Por Juan Pablo Ojeda
La Presidencia de la República reportó este martes 31 de marzo que las inspecciones técnicas realizadas a la infraestructura de Petróleos Mexicanos (Pemex) en el Golfo de México no han detectado, hasta el momento, fisuras que expliquen el derrame de hidrocarburos activo frente a las costas de Veracruz. La revisión de los ductos e instalaciones marinas forma parte del protocolo de emergencia activado para ubicar la fuente de la contaminación en la región.
El diagnóstico técnico operado por el gobierno federal mantiene dos líneas de investigación concurrentes. La primera hipótesis evalúa una posible falla estructural en las instalaciones del activo integral Cantarell. La segunda línea, que cobra mayor peso estadístico tras las inspecciones físicas, apunta a la actividad de fenómenos geológicos marinos catalogados científicamente como «chapopoteras naturales», fisuras en el lecho marino que liberan crudo crudo al ecosistema.

Consigna de trabajo 1> Según la nota sobre el derrame en el Golfo de México, ¿con qué fin se revisan los ductos e instalaciones marinas de Pemex? Responde en una a tres oraciones.
Consigna de trabajo 2> Reproduce el tramo de la nota sobre el derrame que va desde "El diagnóstico técnico" hasta "crudo al ecosistema.".
Los datos que aparecen a continuación no guardan relación con el fragmento.

(Entradas de datos almacenadas)

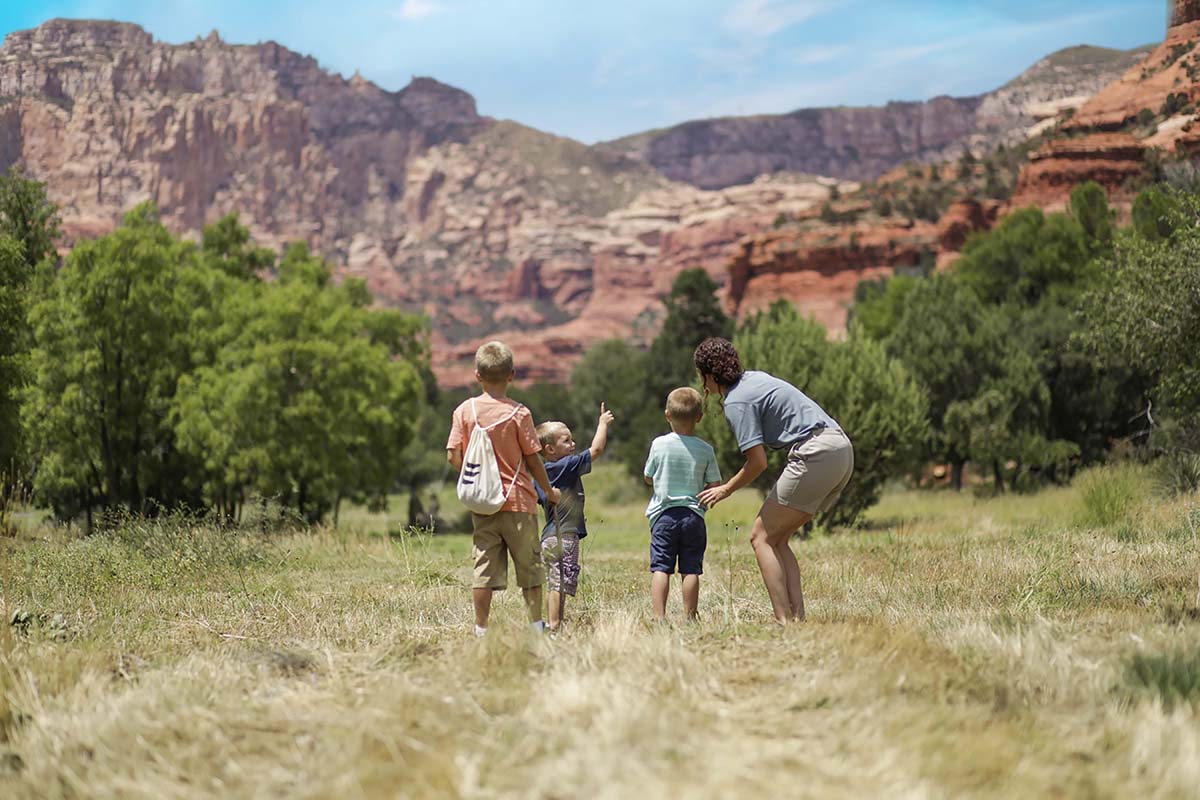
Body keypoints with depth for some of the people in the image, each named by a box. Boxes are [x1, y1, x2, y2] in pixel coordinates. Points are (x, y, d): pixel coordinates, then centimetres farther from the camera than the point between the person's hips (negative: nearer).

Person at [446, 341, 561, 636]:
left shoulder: (465, 410, -2)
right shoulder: (519, 413, -8)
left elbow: (453, 456, -4)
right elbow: (532, 459, -4)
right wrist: (548, 491, 11)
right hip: (518, 501, -2)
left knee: (484, 567, 6)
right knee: (529, 567, 9)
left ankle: (481, 628, 6)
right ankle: (536, 625, 13)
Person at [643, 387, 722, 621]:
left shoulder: (659, 445, -2)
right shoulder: (705, 450, -2)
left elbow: (648, 478, 9)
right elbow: (715, 486, 0)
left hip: (664, 515, -1)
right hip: (693, 516, 1)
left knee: (660, 568, -2)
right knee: (690, 570, 4)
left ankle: (659, 617, -10)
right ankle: (689, 617, 4)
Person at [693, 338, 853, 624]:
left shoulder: (736, 402, -8)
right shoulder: (755, 377, 19)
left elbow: (758, 462, -12)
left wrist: (726, 489, 4)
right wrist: (716, 393, 32)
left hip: (815, 455, -9)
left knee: (762, 537, -2)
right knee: (778, 538, 14)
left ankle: (784, 621, -12)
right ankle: (797, 615, 2)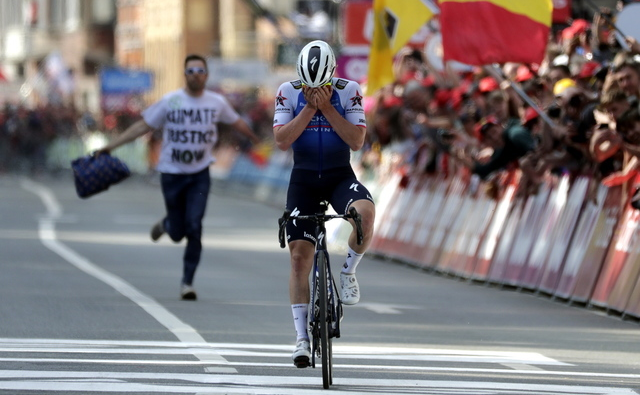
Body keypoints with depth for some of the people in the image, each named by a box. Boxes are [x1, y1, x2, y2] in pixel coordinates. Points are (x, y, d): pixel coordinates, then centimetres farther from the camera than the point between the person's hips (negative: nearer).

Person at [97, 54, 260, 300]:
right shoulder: (170, 102, -7)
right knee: (177, 233, 5)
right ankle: (166, 224, 44)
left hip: (199, 175, 1)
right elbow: (143, 126, -2)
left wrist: (254, 139, 38)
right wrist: (110, 146, -6)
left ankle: (187, 282, -3)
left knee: (194, 227, -13)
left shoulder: (217, 103, 1)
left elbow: (236, 122, 20)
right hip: (172, 173, -1)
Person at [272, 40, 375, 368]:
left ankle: (348, 272, -8)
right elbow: (282, 140, -16)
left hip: (340, 176, -1)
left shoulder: (349, 91, -9)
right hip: (303, 179, 1)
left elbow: (356, 140, -16)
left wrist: (326, 107, -22)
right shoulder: (288, 92, -7)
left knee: (365, 211, -35)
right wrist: (309, 108, -21)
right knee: (299, 255, -6)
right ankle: (302, 337, -1)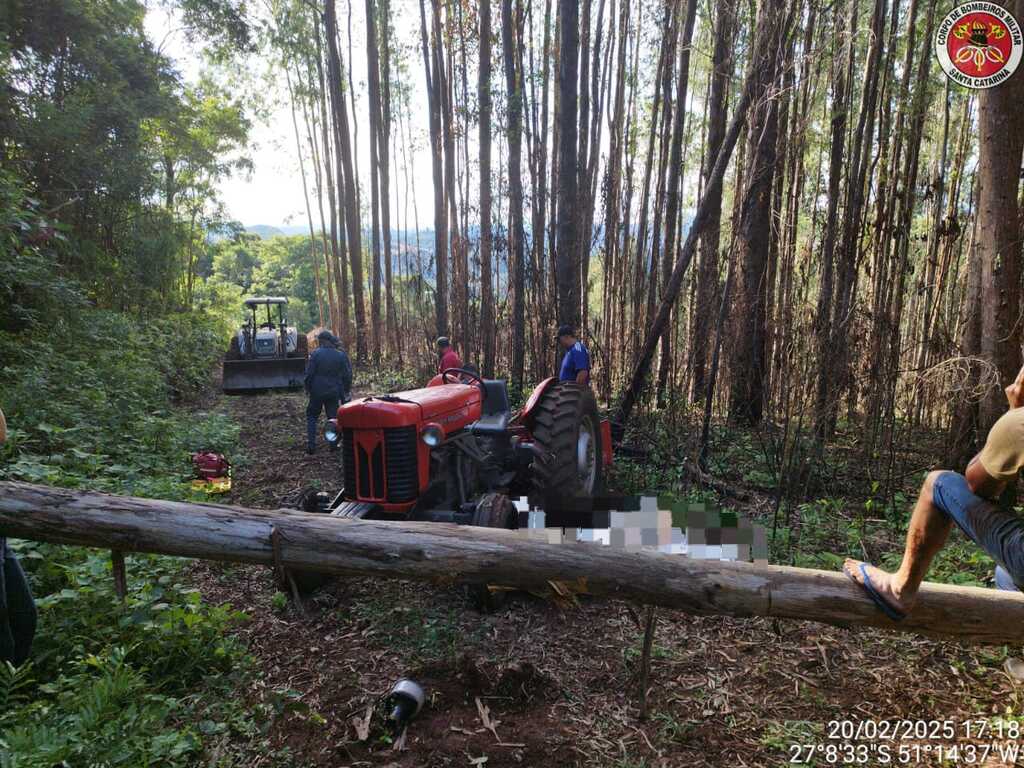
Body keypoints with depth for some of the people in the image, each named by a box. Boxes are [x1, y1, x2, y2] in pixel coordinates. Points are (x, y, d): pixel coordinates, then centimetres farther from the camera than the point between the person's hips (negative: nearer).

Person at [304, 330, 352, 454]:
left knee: (312, 416, 11)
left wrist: (308, 388, 5)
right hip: (334, 392, 2)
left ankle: (311, 444, 4)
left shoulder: (316, 353, -10)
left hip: (317, 391, -2)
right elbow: (347, 375, 2)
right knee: (333, 417, 11)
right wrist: (346, 391, 13)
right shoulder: (341, 355, -1)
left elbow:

Resultado de la tarea 1> La revisión de los ductos e instalaciones marinas forma parte del protocolo de emergencia activado para ubicar la fuente de la contaminación en la región. Se busca así determinar el origen del derrame de hidrocarburos frente a las costas de Veracruz.

Resultado de la tarea 2>
El diagnóstico técnico operado por el gobierno federal mantiene dos líneas de investigación concurrentes. La primera hipótesis evalúa una posible falla estructural en las instalaciones del activo integral Cantarell. La segunda línea, que cobra mayor peso estadístico tras las inspecciones físicas, apunta a la actividad de fenómenos geológicos marinos catalogados científicamente como «chapopoteras naturales», fisuras en el lecho marino que liberan crudo crudo al ecosistema.